OBJETIVO DA TAREFA: Segundo a crônica, quantas vagas eram oferecidas para o Curso Normal?

CRÔNICA DE LUIZ
CARLOS CASEMIRO
Em
1959 terminei o ginasial e decidiria em poucos dias a escolha do curso de
segundo grau para prosseguir em meus estudos. O Instituto de Educação Cardoso de Almeida, de
Botucatu, no interior do Estado de São Paulo, oferecia três opções: Científico,
Clássico e Normal. Escolhi este último
pela vocação de professor, com a vantagem de ser o mais rápido para iniciar
carreira profissional. Os outros dois estavam voltados à preparação para a Universidade.
A cidade não dispunha de nenhuma faculdade.
Para fazer o Curso Normal, em razão do excesso
de candidatos para as quarenta vagas, era necessário enfrentar no início de
fevereiro exame vestibular com provas escritas de Português, Matemática,
História e Geografia. Havia muitos interessados, mesmo porque, estudantes de outras
cidades concorriam às vagas.

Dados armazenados
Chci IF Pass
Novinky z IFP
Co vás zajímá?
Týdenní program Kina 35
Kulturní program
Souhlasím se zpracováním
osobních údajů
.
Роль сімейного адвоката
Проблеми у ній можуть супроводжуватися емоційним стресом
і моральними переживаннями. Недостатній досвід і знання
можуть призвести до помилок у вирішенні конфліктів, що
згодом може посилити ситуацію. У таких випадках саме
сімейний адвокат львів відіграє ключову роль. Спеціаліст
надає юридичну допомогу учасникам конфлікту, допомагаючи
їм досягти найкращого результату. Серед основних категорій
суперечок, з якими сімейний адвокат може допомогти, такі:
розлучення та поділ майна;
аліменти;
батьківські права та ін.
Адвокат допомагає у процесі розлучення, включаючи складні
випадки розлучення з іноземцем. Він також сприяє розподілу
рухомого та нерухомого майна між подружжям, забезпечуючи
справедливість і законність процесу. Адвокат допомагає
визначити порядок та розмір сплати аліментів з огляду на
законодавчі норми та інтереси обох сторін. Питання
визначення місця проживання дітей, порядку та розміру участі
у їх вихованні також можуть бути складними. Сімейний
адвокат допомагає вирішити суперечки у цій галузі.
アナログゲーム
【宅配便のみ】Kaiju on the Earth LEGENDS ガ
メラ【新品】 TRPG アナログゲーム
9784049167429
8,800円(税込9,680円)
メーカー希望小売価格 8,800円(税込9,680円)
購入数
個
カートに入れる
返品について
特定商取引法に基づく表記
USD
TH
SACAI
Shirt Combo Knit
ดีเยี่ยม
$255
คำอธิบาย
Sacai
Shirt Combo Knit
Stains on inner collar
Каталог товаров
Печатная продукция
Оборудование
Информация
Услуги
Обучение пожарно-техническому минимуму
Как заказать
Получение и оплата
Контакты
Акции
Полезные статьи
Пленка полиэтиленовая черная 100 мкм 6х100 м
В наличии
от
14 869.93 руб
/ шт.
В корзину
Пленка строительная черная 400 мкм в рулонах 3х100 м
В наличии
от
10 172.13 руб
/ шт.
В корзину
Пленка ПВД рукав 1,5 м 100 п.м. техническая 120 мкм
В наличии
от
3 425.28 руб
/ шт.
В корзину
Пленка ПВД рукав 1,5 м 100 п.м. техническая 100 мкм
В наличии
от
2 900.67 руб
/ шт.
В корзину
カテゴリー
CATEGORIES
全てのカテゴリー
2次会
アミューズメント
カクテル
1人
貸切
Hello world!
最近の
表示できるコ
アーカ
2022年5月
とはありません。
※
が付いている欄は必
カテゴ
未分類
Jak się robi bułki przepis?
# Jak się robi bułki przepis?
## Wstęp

RESPOSTA DO EXERCÍCIO: Quarenta vagas.